Work order. Copy the passage below on muscle memory for singers word for word, keeping both of its paragraphs.

Text block.
So when you find the right placement, make a conscious effort to remember what it feels like in your head, not what it sounds like. Try to pinpoint the location mentally so that you can get there again. Then practice on your own and repeat it as much as you can so that you don't have to think about where it goes - you can find it automatically. That's the essence of muscle memory. You want to transfer your conscious thought into automatic response, thus freeing you up to concentrate on the other parts of singing - the creative instead of the mechanical.

It's important to develop your muscle memory, because you can depend upon it in a way that you cannot depend on your ears. The more you use muscle memory to find the right placement, the more automatic it will become, and the more likely you are to sing correctly all the time, not just in your lesson when your teacher is working with you. That's something that many of my students tell me - that they can get it when they're in the lesson, but when they get on stage, it flies out the window, and they revert to their old way of singing. This is where the mental work comes in.

Data extracts.

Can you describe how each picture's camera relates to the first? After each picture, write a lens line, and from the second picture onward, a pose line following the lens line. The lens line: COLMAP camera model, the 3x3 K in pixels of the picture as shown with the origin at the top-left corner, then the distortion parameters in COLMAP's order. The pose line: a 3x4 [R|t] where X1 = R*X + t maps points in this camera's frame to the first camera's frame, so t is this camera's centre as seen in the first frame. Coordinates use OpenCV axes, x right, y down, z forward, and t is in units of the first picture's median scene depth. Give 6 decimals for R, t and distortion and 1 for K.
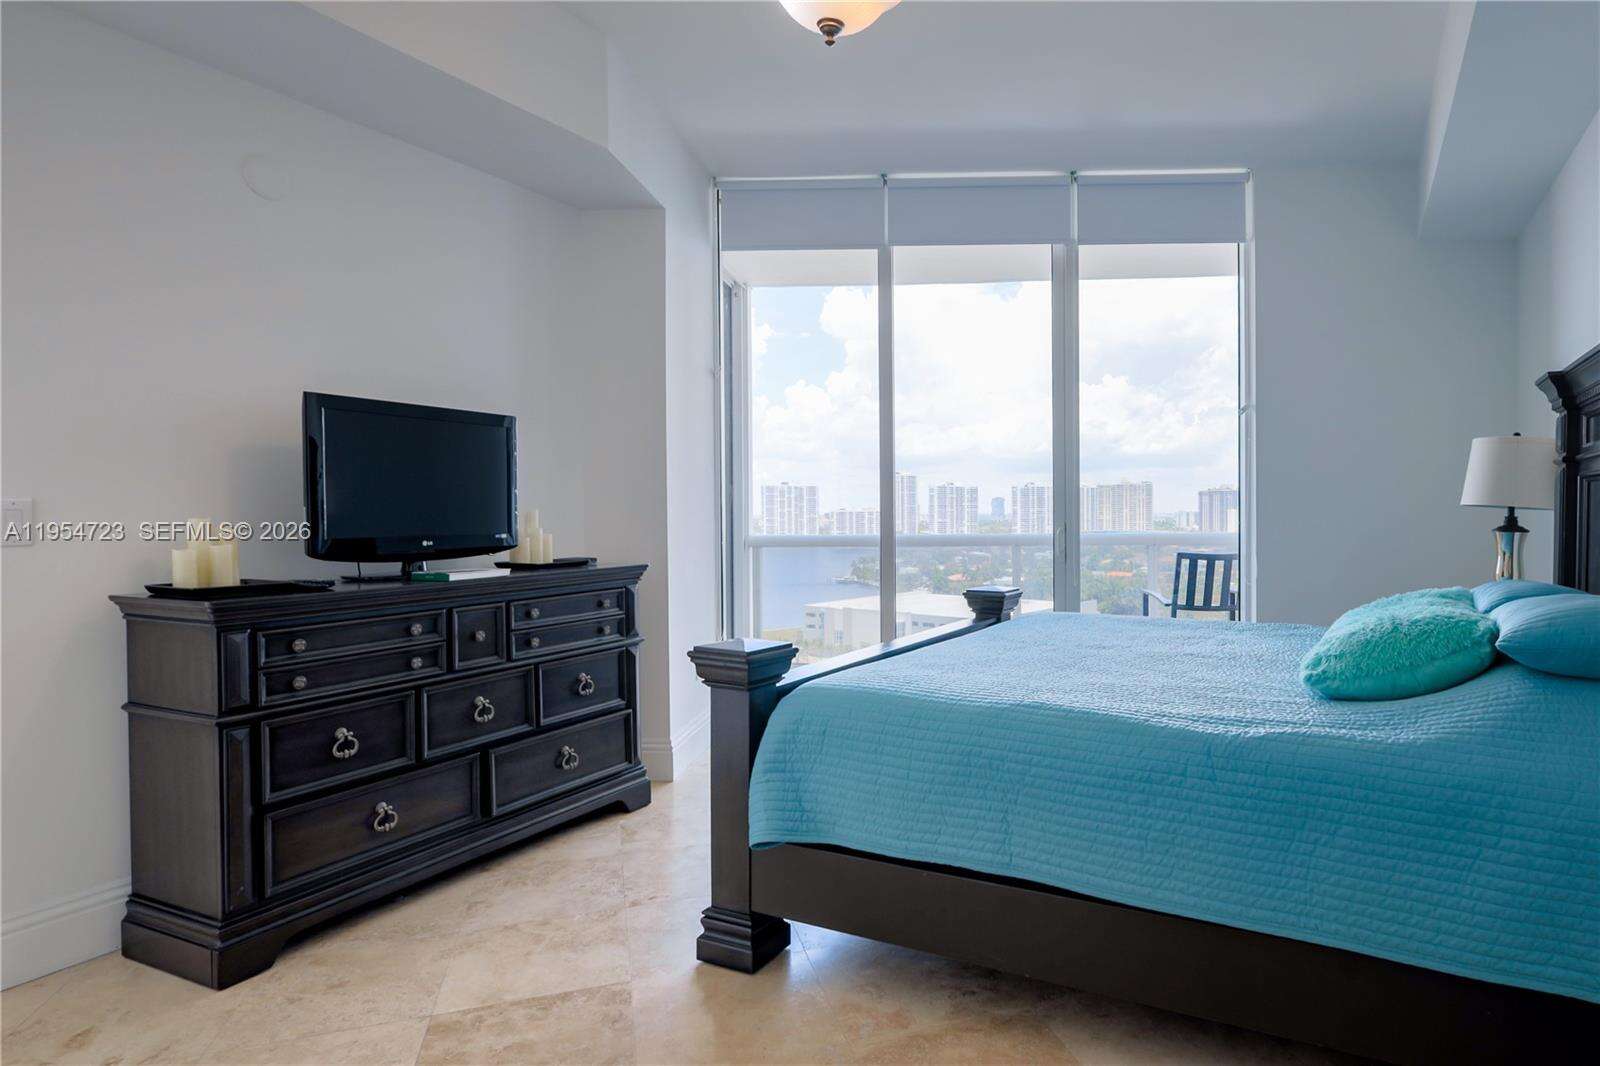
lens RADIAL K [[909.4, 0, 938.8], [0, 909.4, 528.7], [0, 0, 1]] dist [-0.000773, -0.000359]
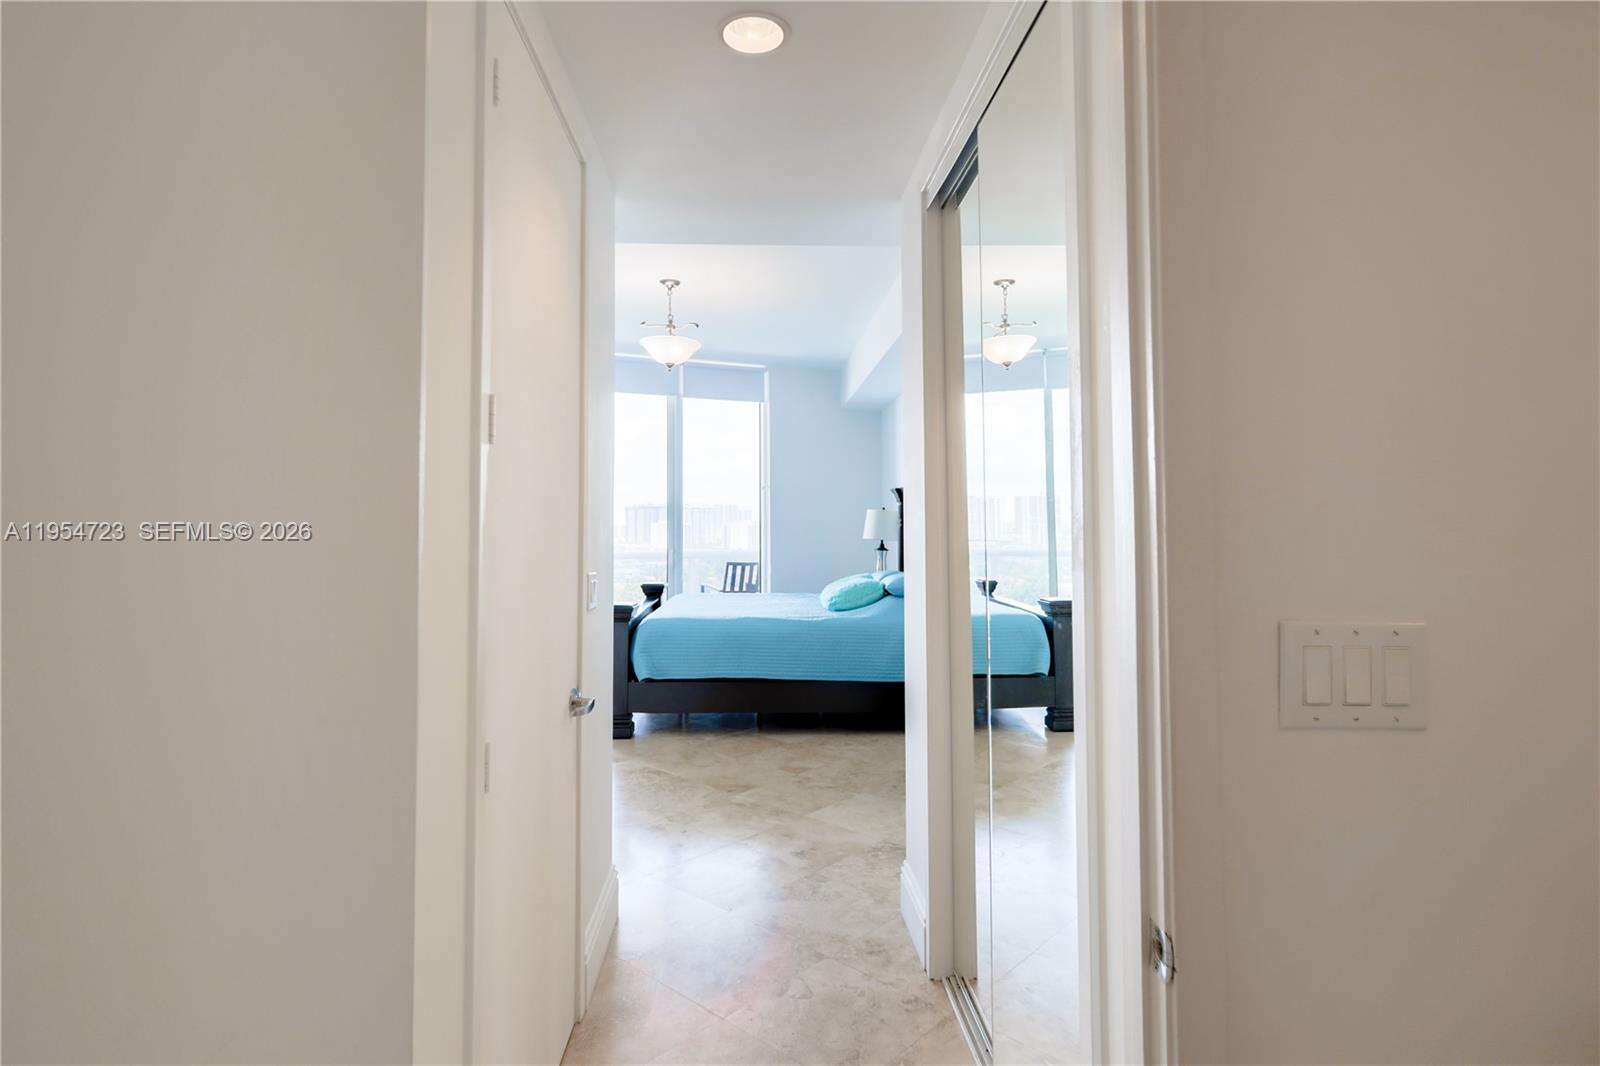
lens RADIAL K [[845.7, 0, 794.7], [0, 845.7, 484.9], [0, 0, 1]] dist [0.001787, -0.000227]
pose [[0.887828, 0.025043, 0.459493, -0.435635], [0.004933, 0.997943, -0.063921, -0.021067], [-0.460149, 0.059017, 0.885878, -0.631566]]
---
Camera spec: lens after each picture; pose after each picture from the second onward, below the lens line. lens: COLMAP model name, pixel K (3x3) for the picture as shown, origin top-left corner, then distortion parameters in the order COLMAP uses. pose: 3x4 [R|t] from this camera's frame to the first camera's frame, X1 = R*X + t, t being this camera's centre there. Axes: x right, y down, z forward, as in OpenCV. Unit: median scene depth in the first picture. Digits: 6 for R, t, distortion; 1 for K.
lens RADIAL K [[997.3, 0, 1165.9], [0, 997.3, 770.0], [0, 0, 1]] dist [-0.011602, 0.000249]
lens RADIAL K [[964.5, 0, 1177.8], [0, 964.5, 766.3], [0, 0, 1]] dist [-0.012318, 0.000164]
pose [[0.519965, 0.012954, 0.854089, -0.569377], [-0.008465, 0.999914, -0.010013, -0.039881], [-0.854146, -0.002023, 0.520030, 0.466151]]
...
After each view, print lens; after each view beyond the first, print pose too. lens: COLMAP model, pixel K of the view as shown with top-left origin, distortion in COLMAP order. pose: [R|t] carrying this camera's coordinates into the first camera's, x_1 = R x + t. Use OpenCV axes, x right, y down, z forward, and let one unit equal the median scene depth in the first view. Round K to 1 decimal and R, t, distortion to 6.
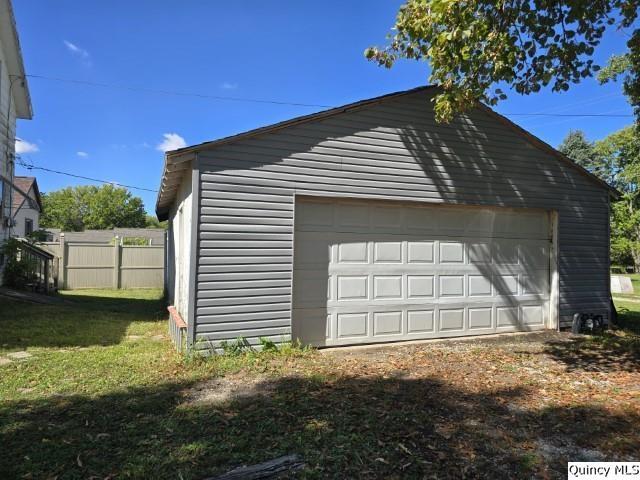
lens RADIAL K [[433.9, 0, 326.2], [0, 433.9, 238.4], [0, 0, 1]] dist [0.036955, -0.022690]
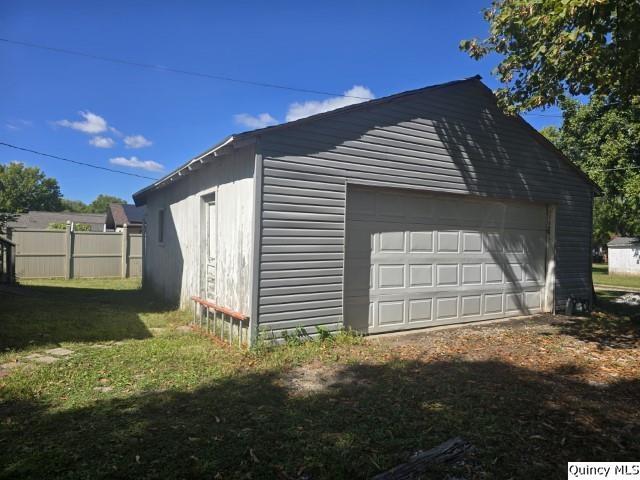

Written response.
So when you find the right placement, make a conscious effort to remember what it feels like in your head, not what it sounds like. Try to pinpoint the location mentally so that you can get there again. Then practice on your own and repeat it as much as you can so that you don't have to think about where it goes - you can find it automatically. That's the essence of muscle memory. You want to transfer your conscious thought into automatic response, thus freeing you up to concentrate on the other parts of singing - the creative instead of the mechanical.

It's important to develop your muscle memory, because you can depend upon it in a way that you cannot depend on your ears. The more you use muscle memory to find the right placement, the more automatic it will become, and the more likely you are to sing correctly all the time, not just in your lesson when your teacher is working with you. That's something that many of my students tell me - that they can get it when they're in the lesson, but when they get on stage, it flies out the window, and they revert to their old way of singing. This is where the mental work comes in.